COLUMBUS — Ohio State University expects to save millions of dollars because former president E. Gordon Gee is giving up part of his retirement package as he becomes president of West Virginia University for the second time.
Mr. Gee stepped down at Ohio State last year and agreed to a deal worth $5.8 million over five years, including an annual salary of $410,000 and a $300,000 annual grant for research and other expenses as he retained tenure as a professor in the law college.
Ohio State spokesman Gary Lewis indicated Friday OSU anticipates saving about $4 million because its obligation to meet some terms of Mr. Gee’s deal ends when he begins his permanent role at West Virginia, where he has been serving as interim president for months.

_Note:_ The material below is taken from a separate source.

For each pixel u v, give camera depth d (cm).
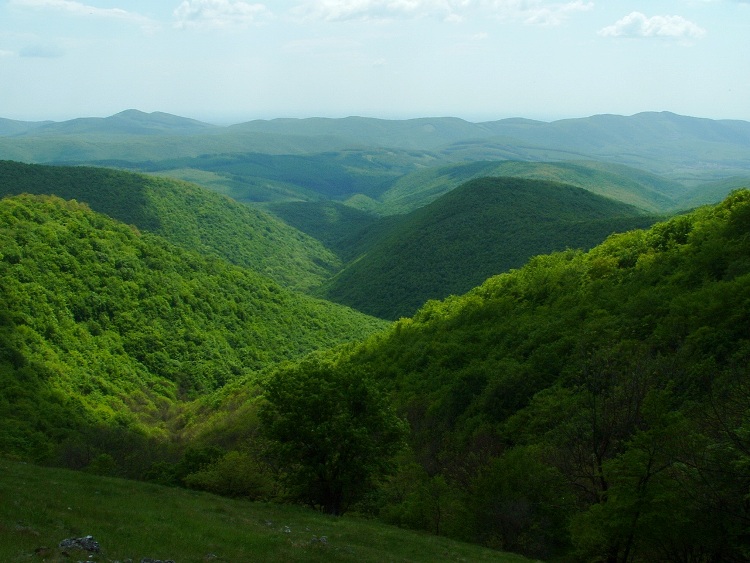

Mr. Gee will remain on an unpaid leave of absence until then, and his employment with Ohio State ends July 1, according to a letter that was sent to Mr. Gee last month by OSU’s general counsel and released Friday by the school.
The letter indicated Mr. Gee plans to fulfill the rest of his pledge to provide $1 million to Ohio State, part of which may support the Center for Higher Education Enterprise he helped create. He will be considered a senior fellow with the center and he gets to keep his title of president emeritus.
His departure doesn’t affect an $800,000 payment that Ohio State made to a retirement plan for Mr. Gee’s benefit, according to the letter. His deal also still provides lifetime health insurance benefits if he’s not receiving similar benefits through employment elsewhere.
Mr. Gee retired from his second stint as Ohio State president last summer after receiving criticism for remarks he made earlier jabbing Roman Catholics and Southeastern Conference schools. He has apologized for the remarks.